§ Record list:
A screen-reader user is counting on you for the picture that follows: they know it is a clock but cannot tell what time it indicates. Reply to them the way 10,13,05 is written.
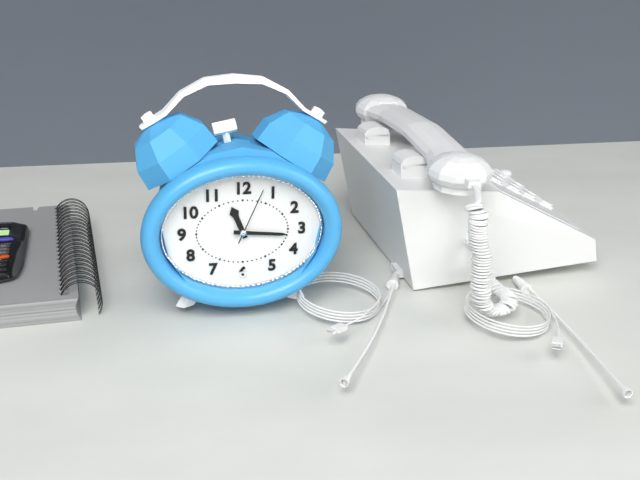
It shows 11,16,04
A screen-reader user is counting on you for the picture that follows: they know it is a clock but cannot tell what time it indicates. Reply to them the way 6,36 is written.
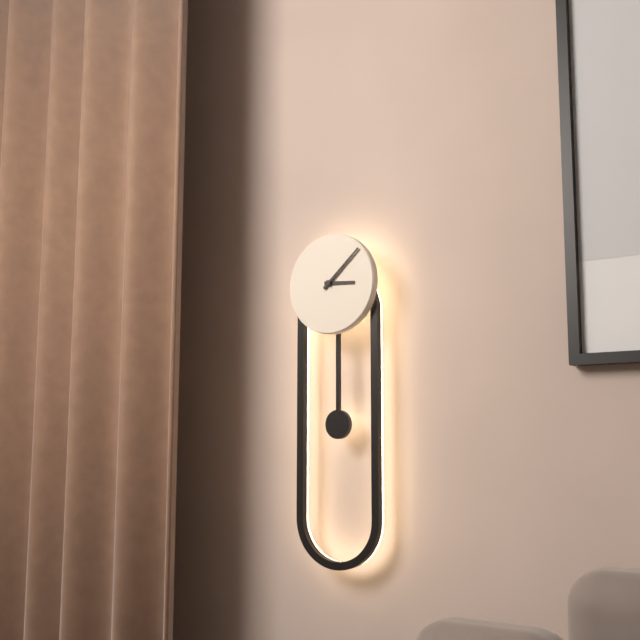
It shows 3,08
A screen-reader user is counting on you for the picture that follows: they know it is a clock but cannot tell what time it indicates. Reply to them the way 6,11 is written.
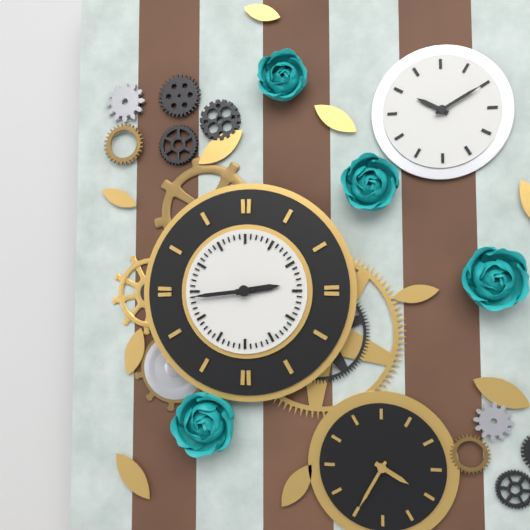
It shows 2,44
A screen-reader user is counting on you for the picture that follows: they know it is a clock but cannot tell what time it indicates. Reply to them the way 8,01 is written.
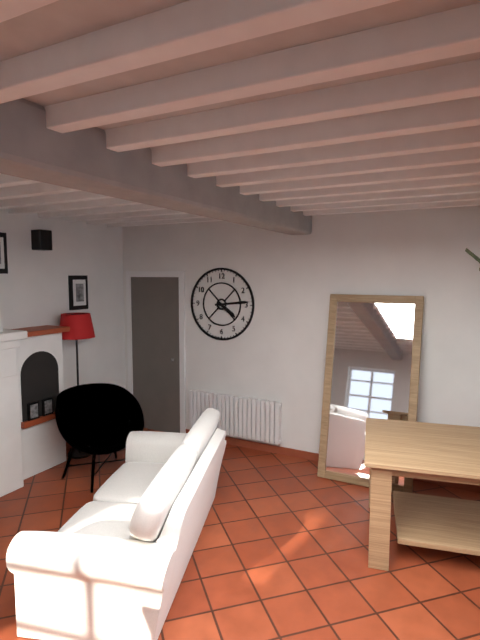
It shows 4,14
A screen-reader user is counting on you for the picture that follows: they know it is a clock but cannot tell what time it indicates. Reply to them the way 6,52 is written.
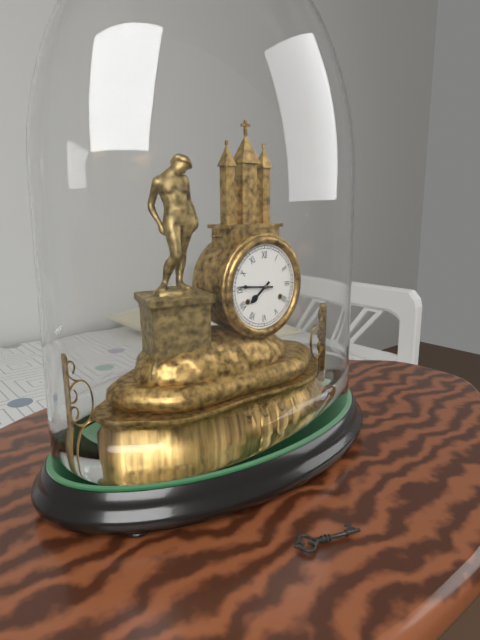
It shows 7,46
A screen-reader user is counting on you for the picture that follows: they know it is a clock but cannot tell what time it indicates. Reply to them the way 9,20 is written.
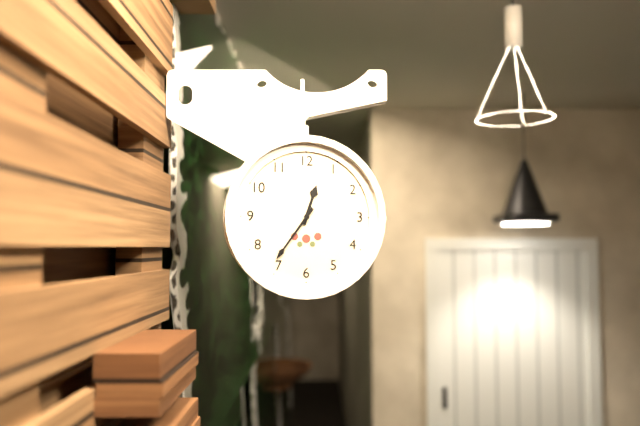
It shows 12,36
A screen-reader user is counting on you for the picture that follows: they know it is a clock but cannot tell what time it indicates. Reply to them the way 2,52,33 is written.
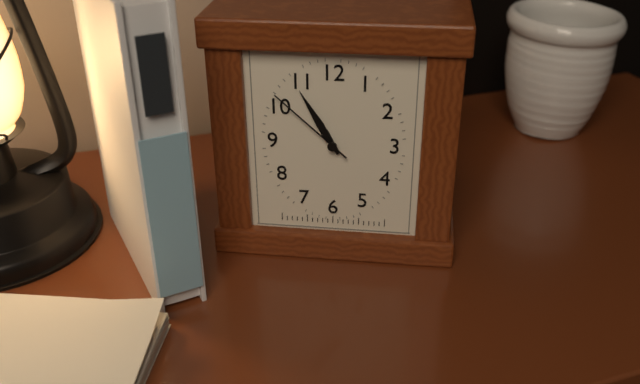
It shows 10,55,52
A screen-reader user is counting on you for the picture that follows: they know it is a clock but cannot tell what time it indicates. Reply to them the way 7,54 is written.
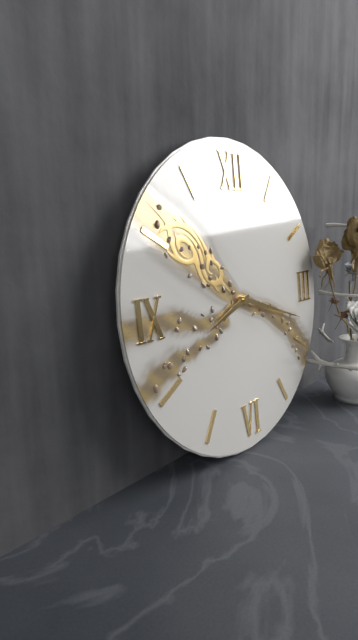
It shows 8,18
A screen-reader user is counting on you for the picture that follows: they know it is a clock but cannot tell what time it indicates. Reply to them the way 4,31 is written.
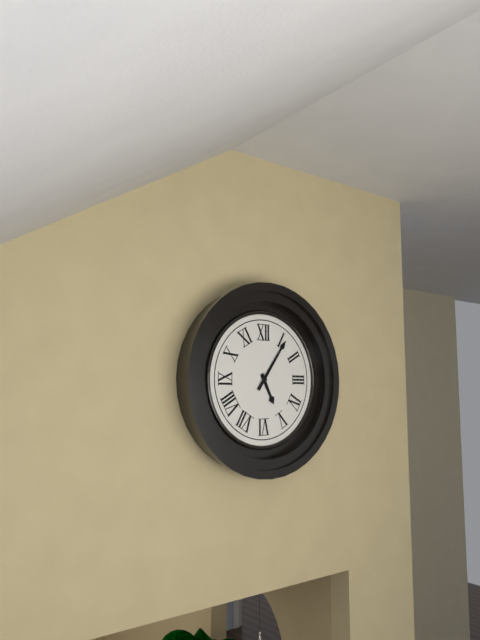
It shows 5,06
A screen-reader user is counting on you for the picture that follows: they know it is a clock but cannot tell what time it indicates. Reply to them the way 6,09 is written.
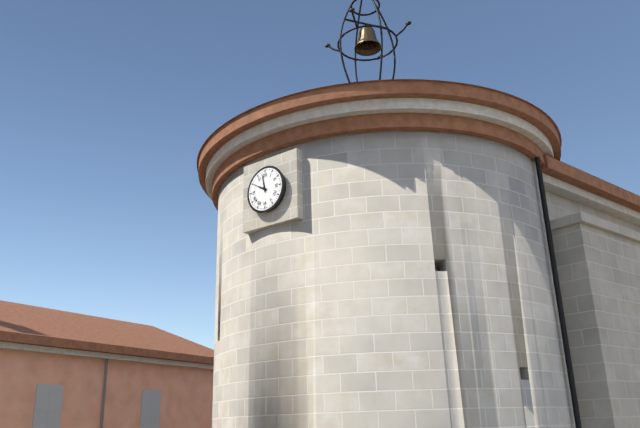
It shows 9,58
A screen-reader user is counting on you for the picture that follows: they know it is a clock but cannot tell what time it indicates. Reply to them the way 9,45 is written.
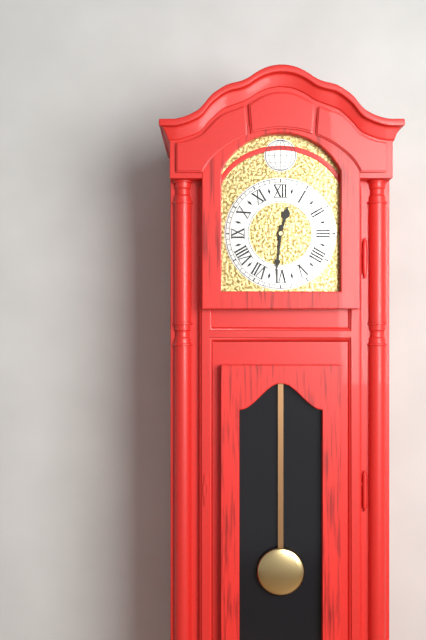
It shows 12,31
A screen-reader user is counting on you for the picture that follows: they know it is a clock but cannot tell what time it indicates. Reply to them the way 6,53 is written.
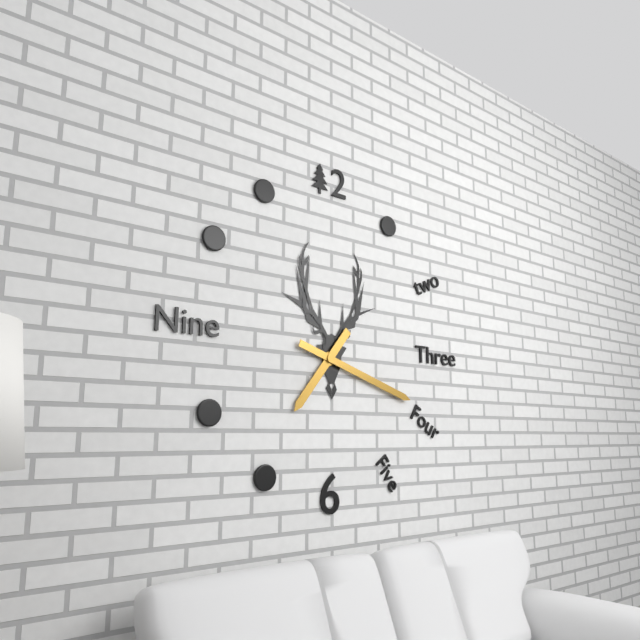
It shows 7,18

§ Task:
Copy every line above word for word, leaving out the pictures.

§ Answer to the problem:
A screen-reader user is counting on you for the picture that follows: they know it is a clock but cannot tell what time it indicates. Reply to them the way 10,13,05 is written.
It shows 11,16,04
A screen-reader user is counting on you for the picture that follows: they know it is a clock but cannot tell what time it indicates. Reply to them the way 6,36 is written.
It shows 3,08
A screen-reader user is counting on you for the picture that follows: they know it is a clock but cannot tell what time it indicates. Reply to them the way 6,11 is written.
It shows 2,44
A screen-reader user is counting on you for the picture that follows: they know it is a clock but cannot tell what time it indicates. Reply to them the way 8,01 is written.
It shows 4,14
A screen-reader user is counting on you for the picture that follows: they know it is a clock but cannot tell what time it indicates. Reply to them the way 6,52 is written.
It shows 7,46
A screen-reader user is counting on you for the picture that follows: they know it is a clock but cannot tell what time it indicates. Reply to them the way 9,20 is written.
It shows 12,36
A screen-reader user is counting on you for the picture that follows: they know it is a clock but cannot tell what time it indicates. Reply to them the way 2,52,33 is written.
It shows 10,55,52
A screen-reader user is counting on you for the picture that follows: they know it is a clock but cannot tell what time it indicates. Reply to them the way 7,54 is written.
It shows 8,18
A screen-reader user is counting on you for the picture that follows: they know it is a clock but cannot tell what time it indicates. Reply to them the way 4,31 is written.
It shows 5,06
A screen-reader user is counting on you for the picture that follows: they know it is a clock but cannot tell what time it indicates. Reply to them the way 6,09 is written.
It shows 9,58
A screen-reader user is counting on you for the picture that follows: they know it is a clock but cannot tell what time it indicates. Reply to them the way 9,45 is written.
It shows 12,31
A screen-reader user is counting on you for the picture that follows: they know it is a clock but cannot tell what time it indicates. Reply to them the way 6,53 is written.
It shows 7,18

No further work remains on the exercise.